Saya kehabisan kata!
Karena titik-titik air kali ini meluncur dari sudut-sudut mata saya begitu angelic voice dari Sherina melantukan bait-bait awal, “Kulihat
ibu pertiwi…sedang bersusah hati…air matanya berlinang….” Maman Suherman, eks pemred tabloid Citra yang sekarang memimpin Seru!, menyeka kedua belah matanya. Isakan-isakan kecil terdengar di sekeliling kami.
Tidak lama setelah itu, satu dua lilin menyala di tangan penonton, sampai seluruh lilin menyala sekaligus ketika Christopher Abimanyu menyanyikan “One Voice”, dan bergerak seirama lagu.
Live concert selesai di SCTV, tapi tidak di lokasi. Penonton terus bertepuk tangan, berteriak “We want more, we want more!” persis di
konser-konser musik rock. How unbeliavable!
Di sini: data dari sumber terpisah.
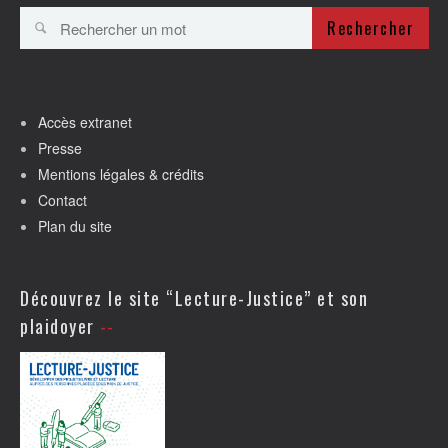
Rechercher
Accès extranet
Presse
Mentions légales & crédits
Contact
Plan du site
Découvrez le site “Lecture-Justice” et son
plaidoyer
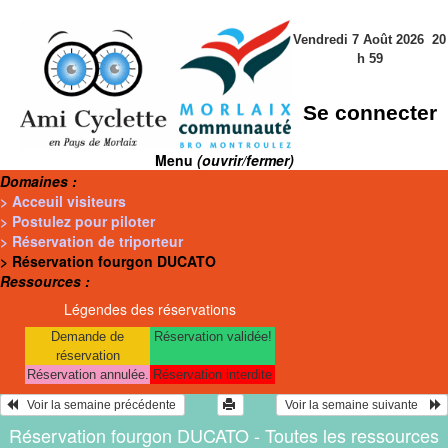
Vendredi 7 Août 2026
20
h
59
Se connecter
Menu
(ouvrir/fermer)
Domaines :
> Acceuil visiteurs
> Postulez pour piloter
> Réservation de triporteur
> Réservation fourgon DUCATO
Ressources :
Légendes des réservations
Demande de
Réservation validée!
réservation
Réservation annulée.
Réservation interdite
   Voir la semaine précédente 
 Voir la semaine suivante    
Réservation fourgon DUCATO - Toutes les ressources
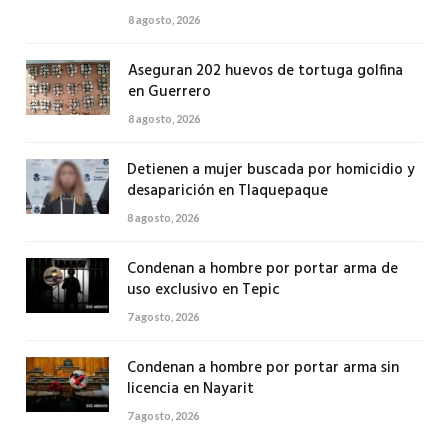
8 agosto, 2026
Aseguran 202 huevos de tortuga golfina
en Guerrero
8 agosto, 2026
Detienen a mujer buscada por homicidio y
desaparición en Tlaquepaque
8 agosto, 2026
Condenan a hombre por portar arma de
uso exclusivo en Tepic
7 agosto, 2026
Condenan a hombre por portar arma sin
licencia en Nayarit
7 agosto, 2026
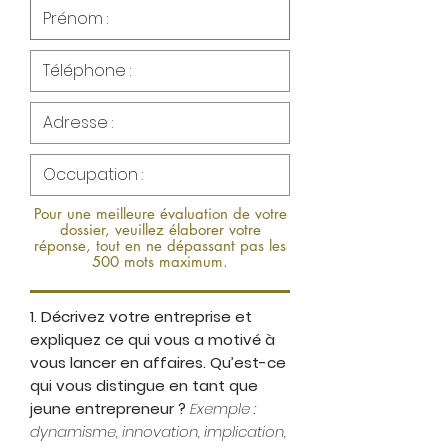
Pour une meilleure évaluation de votre
dossier, veuillez élaborer votre
réponse, tout en ne dépassant pas les
500 mots maximum.
1. Décrivez votre entreprise et
expliquez ce qui vous a motivé à
vous lancer en affaires. Qu’est-ce
qui vous distingue en tant que
jeune entrepreneur ?
Exemple :
dynamisme, innovation, implication,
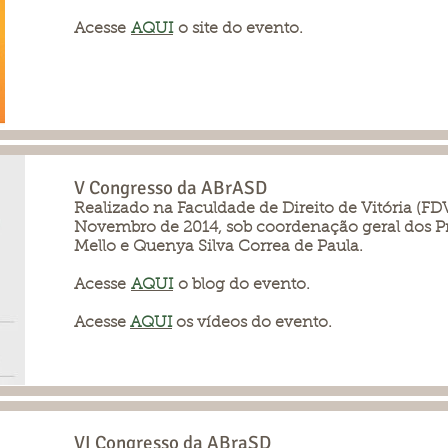
Acesse
AQUI
o site do evento.
V Congresso da ABrASD
Realizado na Faculdade de Direito de Vitória (FDV)
Novembro de 2014, sob coordenação geral dos Pr
Mello e Quenya Silva Correa de Paula.
Acesse
AQUI
o blog do evento.
Acesse
AQUI
os vídeos do evento.
VI Congresso da ABraSD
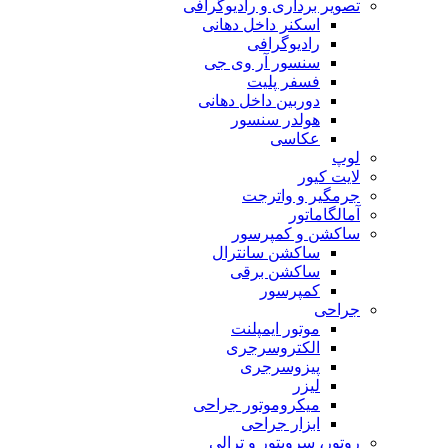
تصویر برداری و رادیوگرافی
اسکنر داخل دهانی
رادیوگرافی
سنسور آر وی جی
فسفر پلیت
دوربین داخل دهانی
هولدر سنسور
عکاسی
لوپ
لایت کیور
جرمگیر و واترجت
آمالگاماتور
ساکشن و کمپرسور
ساکشن سانترال
ساکشن برقی
کمپرسور
جراحی
موتور ایمپلنت
الکتروسرجری
پیزوسرجری
لیزر
میکروموتور جراحی
ابزار جراحی
روتور، سرویتور و ترالی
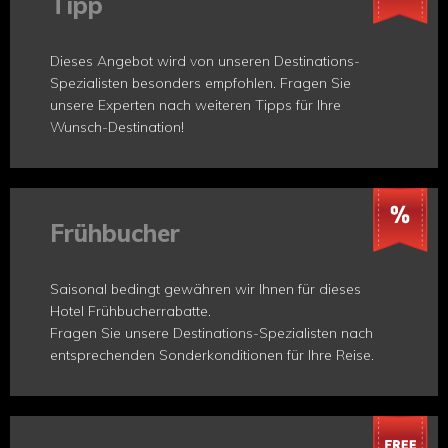
Tipp
Dieses Angebot wird von unseren Destinations-
Spezialisten besonders empfohlen. Fragen Sie
unsere Experten nach weiteren Tipps für Ihre
Wunsch-Destination!
Frühbucher
Saisonal bedingt gewähren wir Ihnen für dieses
Hotel Frühbucherrabatte.
Fragen Sie unsere Destinations-Spezialisten nach
entsprechenden Sonderkonditionen für Ihre Reise.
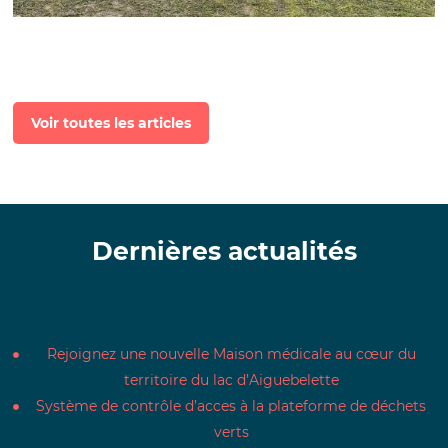
Voir toutes les articles
Dernières actualités
Rejoignez une nouvelle Maison médicale au cœur du
territoire du lac d’Aiguebelette
Système de contrôle d’acces à la plateforme de déchets
verts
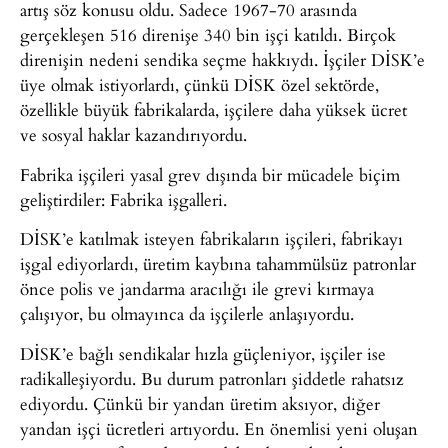
artış söz konusu oldu. Sadece 1967-70 arasında
gerçekleşen 516 direnişe 340 bin işçi katıldı. Birçok
direnişin nedeni sendika seçme hakkıydı. İşçiler DİSK’e
üye olmak istiyorlardı, çünkü DİSK özel sektörde,
özellikle büyük fabrikalarda, işçilere daha yüksek ücret
ve sosyal haklar kazandırıyordu.
Fabrika işçileri yasal grev dışında bir mücadele biçim
geliştirdiler: Fabrika işgalleri.
DİSK’e katılmak isteyen fabrikaların işçileri, fabrikayı
işgal ediyorlardı, üretim kaybına tahammülsüz patronlar
önce polis ve jandarma aracılığı ile grevi kırmaya
çalışıyor, bu olmayınca da işçilerle anlaşıyordu.
DİSK’e bağlı sendikalar hızla güçleniyor, işçiler ise
radikalleşiyordu. Bu durum patronları şiddetle rahatsız
ediyordu. Çünkü bir yandan üretim aksıyor, diğer
yandan işçi ücretleri artıyordu. En önemlisi yeni oluşan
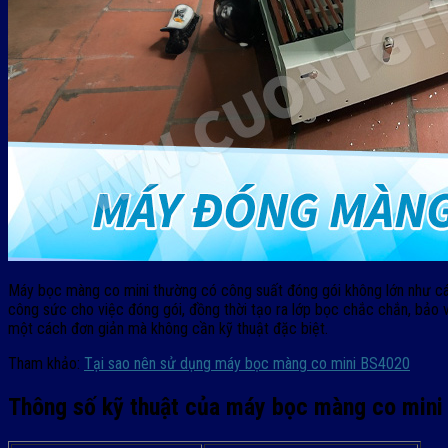
Máy bọc màng co mini thường có công suất đóng gói không lớn như các 
công sức cho việc đóng gói, đồng thời tạo ra lớp bọc chắc chắn, bảo
một cách đơn giản mà không cần kỹ thuật đặc biệt.
Tham khảo:
Tại sao nên sử dụng máy bọc màng co mini BS4020
Thông số kỹ thuật của máy bọc màng co mini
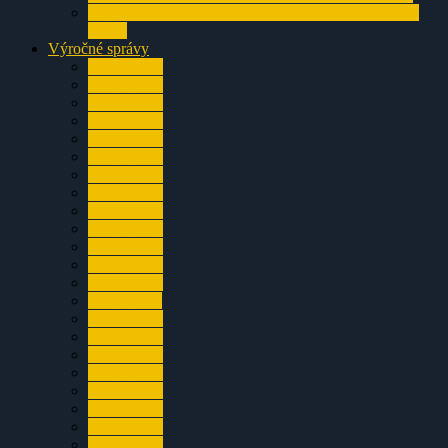
Prosiecka dolina a jej okolie – článok zo Sintra 1994
a1995
Výročné správy
za rok 2024
za rok 2023
za rok 2022
za rok 2021
za rok 2020
za rok 2019
za rok 2018
za rok 2017
za rok 2016
za rok 2015
za rok 2014
za rok 2013
za rok 2012
za rok 2011
za rok 2010
za rok 2009
za rok 2008
za rok 2007
za rok 2006
za rok 2005
za rok 2004
za rok 2003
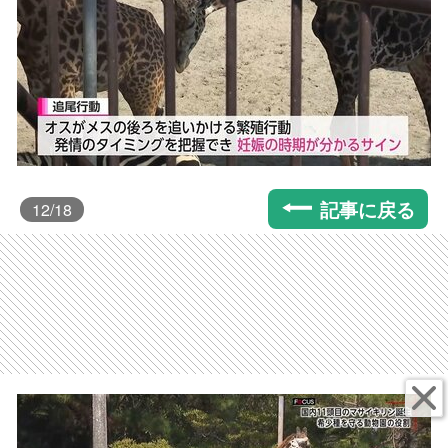
記事に戻る
12
/18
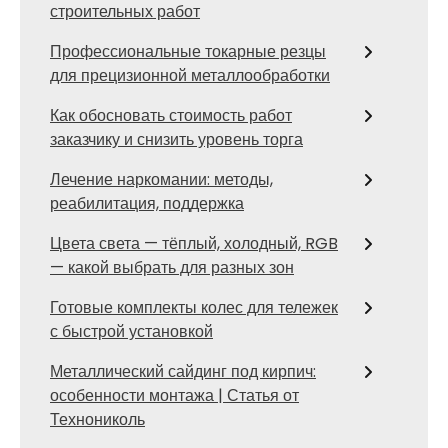
строительных работ
Профессиональные токарные резцы
для прецизионной металлообработки
Как обосновать стоимость работ
заказчику и снизить уровень торга
Лечение наркомании: методы,
реабилитация, поддержка
Цвета света — тёплый, холодный, RGB
— какой выбрать для разных зон
Готовые комплекты колес для тележек
с быстрой установкой
Металлический сайдинг под кирпич:
особенности монтажа | Статья от
Технониколь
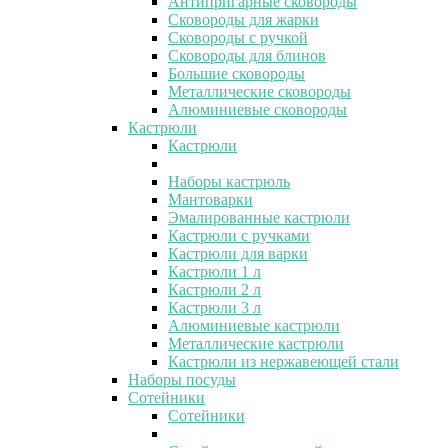
Антипригарные сковороды
Сковороды для жарки
Сковороды с ручкой
Сковороды для блинов
Большие сковороды
Металлические сковороды
Алюминиевые сковороды
Кастрюли
Кастрюли
Наборы кастрюль
Мантоварки
Эмалированные кастрюли
Кастрюли с ручками
Кастрюли для варки
Кастрюли 1 л
Кастрюли 2 л
Кастрюли 3 л
Алюминиевые кастрюли
Металлические кастрюли
Кастрюли из нержавеющей стали
Наборы посуды
Сотейники
Сотейники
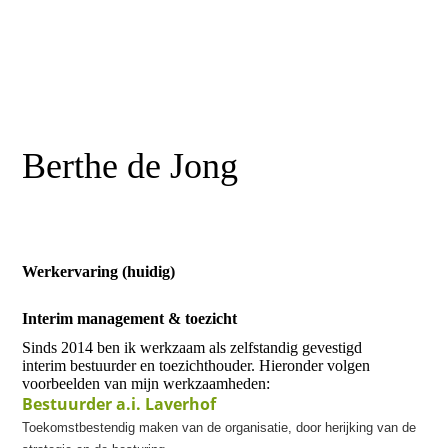
Berthe de Jong
Werkervaring (huidig)
Interim management & toezicht
Sinds 2014 ben ik werkzaam als zelfstandig gevestigd
interim bestuurder en toezichthouder. Hieronder volgen
voorbeelden van mijn werkzaamheden:
Bestuurder a.i. Laverhof
Toekomstbestendig maken van de organisatie, door herijking van de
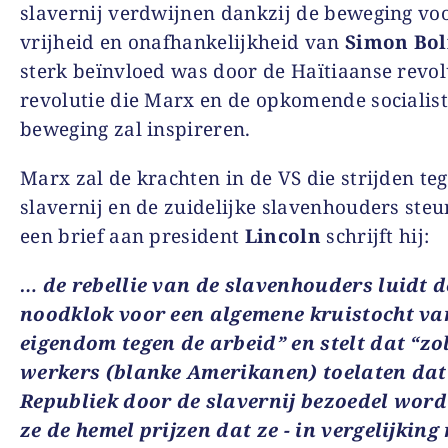
slavernij verdwijnen dankzij de beweging vo
vrijheid en onafhankelijkheid van
Simon Bol
sterk beïnvloed was door de Haïtiaanse revol
revolutie die Marx en de opkomende socialist
beweging zal inspireren.
Marx zal de krachten in de VS die strijden te
slavernij en de zuidelijke slavenhouders steu
een brief aan president
Lincoln
schrijft hij:
… de rebellie van de slavenhouders luidt d
noodklok voor een algemene kruistocht va
eigendom tegen de arbeid” en stelt dat “zo
werkers (blanke Amerikanen) toelaten da
Republiek door de slavernij bezoedel word
ze de hemel prijzen dat ze − in vergelijking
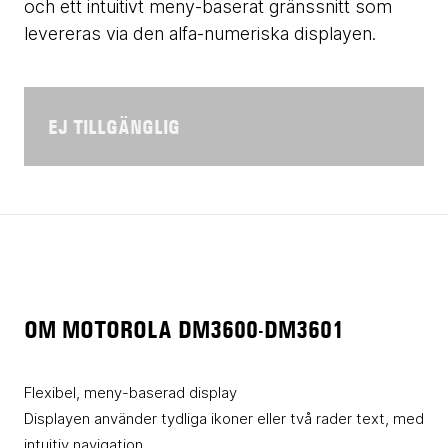
och ett intuitivt meny-baserat gränssnitt som
levereras via den alfa-numeriska displayen.
EJ TILLGÄNGLIG
OM MOTOROLA DM3600-DM3601
Flexibel, meny-baserad display
Displayen använder tydliga ikoner eller två rader text, med
intuitiv navigation.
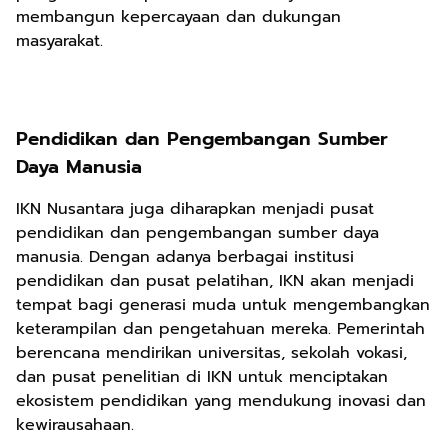
membangun kepercayaan dan dukungan
masyarakat.
Pendidikan dan Pengembangan Sumber
Daya Manusia
IKN Nusantara juga diharapkan menjadi pusat
pendidikan dan pengembangan sumber daya
manusia. Dengan adanya berbagai institusi
pendidikan dan pusat pelatihan, IKN akan menjadi
tempat bagi generasi muda untuk mengembangkan
keterampilan dan pengetahuan mereka. Pemerintah
berencana mendirikan universitas, sekolah vokasi,
dan pusat penelitian di IKN untuk menciptakan
ekosistem pendidikan yang mendukung inovasi dan
kewirausahaan.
Addie menghadiahi dengan 3 encore, “Tanah Tumpah Darahku”, “Janger” dan, ajaib, di encore terakhir, saya kembali menemukan kata!
Kata-kata berluncuran dari tenggorokan saya, dari tenggorokan Maman, dari ribuan penonton yang hadir, bahkan saya kira juga dari Laksamana Sukardi dan Taufik Kiemas di baris terdepan.
Kata-kata kami menyatu dengan kata-kata Rio Febrian yang untuk kedua kalinya melantunkan “Imagine”: Imagine all the people, living life in peace… the whole song!
what a wonderful evening, what an unforgettable concert!